Their 3D modeling technique gives researchers the power to effectively see how the body's antibodies bind to the chains of sugars on the outer coats of bacteria. In cases where antibodies don't bind to the sugars and no immune response is triggered, researchers could chemically alter the sugars so that body recognizes the bacteria as a threat and mounts a defense.

"What you'd really like is to control either the broadness of the immune response so that you can take one vaccine and protect against multiple strains of the bacteria," said Woods, lead author of the study and associate professor of biochemistry at the UGA Complex Carbohydrate Research Center. "Or you could take a strain that's not easy to vaccinate against and induce an immune response using a synthetically modified sugar."

Woods and his colleagues chose to examine Group B Streptococcus and Streptococcus pneumoniae because of their virulence and because they have very similar outer coats. Chemically, strains III and 14 of these two bacteria share a common molecular backbone. The only difference is a missing acidic sugar in the side chain of Streptococcus pneumoniae 14.

The immune system can generate antibodies against both bacteria but - despite the similarities in their surface sugars - antibodies against the one bacterium do not generally recognize the other and so do not protect against infection by the other.

To understand this lack of cross-immunity, Woods developed a computer simulation model that can predict how the atoms in the long-chain sugars interact with the body's antibodies. The model takes into account factors such as the various attractive forces between and among the sugar molecules, the attraction between the sugar molecules and the thousands of water molecules and ions that surround them and the motion and folding patterns of the sugar chains.

A simulation running for more than 700 hours - about a month - of computing time on a cluster of 16 machines lead to the observation that the acidic side chains give the backbone of the surface sugars in type III Group B Streptococcus an extended, corkscrew-like shape that is not rigid, but coils around like a phone cord. When the immune system "sees" this helical shape, it produces antibodies that recognize this shape.

The surface sugars of Streptococcus pneumoniae 14, on the other hand, lack the extended corkscrew shape and so aren't recognized by antibodies against type III Group B Streptococcus. Instead, antibodies against Streptococcus pneumoniae 14 are forced to recognize a short sequence of surface sugars.

In the past, researchers have only been able to infer such relationships. Now that they can be clearly demonstrated, these binding patterns can potentially be exploited to create new vaccines. Woods' team examined Group B Streptococcus and Streptococcus penumoniae, but he stressed that the technique is in no way limited to those bacteria.

He and his team are now working with Neisseria meningitidis, the bacteria that causes meningitis. Neisseria has evolved some strains that have a coat that bears the same sugars that human cells do - the bacteriological equivalent of a wolf in sheep's clothing - so that the body is slow to mount a strong immune response. Once an accurate model of its sugar chains is created, those chains could potentially be altered in a way that allows the body to recognize it.

Of course, researchers could chemically alter the molecules on the coats of bacteria without the benefit of modeling, but they would be essentially shooting in the dark.

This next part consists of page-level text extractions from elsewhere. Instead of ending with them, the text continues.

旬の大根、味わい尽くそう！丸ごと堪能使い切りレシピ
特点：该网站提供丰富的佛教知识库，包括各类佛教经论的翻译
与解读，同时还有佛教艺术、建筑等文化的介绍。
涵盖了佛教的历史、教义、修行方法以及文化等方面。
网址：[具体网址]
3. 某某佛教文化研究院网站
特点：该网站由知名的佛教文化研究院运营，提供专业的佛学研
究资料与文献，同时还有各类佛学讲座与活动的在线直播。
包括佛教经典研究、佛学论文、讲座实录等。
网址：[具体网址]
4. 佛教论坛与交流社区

"What we have the power to do now is to make predictions ahead of the experiment," Woods said, "To ask, what effect is this likely to have?"

Woods said the strength of his technique is its ability to be applied to various infectious diseases. The challenge is making immunologists and other scientists comfortable with computational modeling. To that end, he and his colleagues have established a Web site, http://glycam.ccrc.uga.edu that assists researchers who want to do their own structure prediction work.

"There's still some education to do to get people who design vaccines away from thinking about just using material from the bacteria to understanding the data at a more physical level," Woods said. "It could usher in a new way of thinking about vaccine development."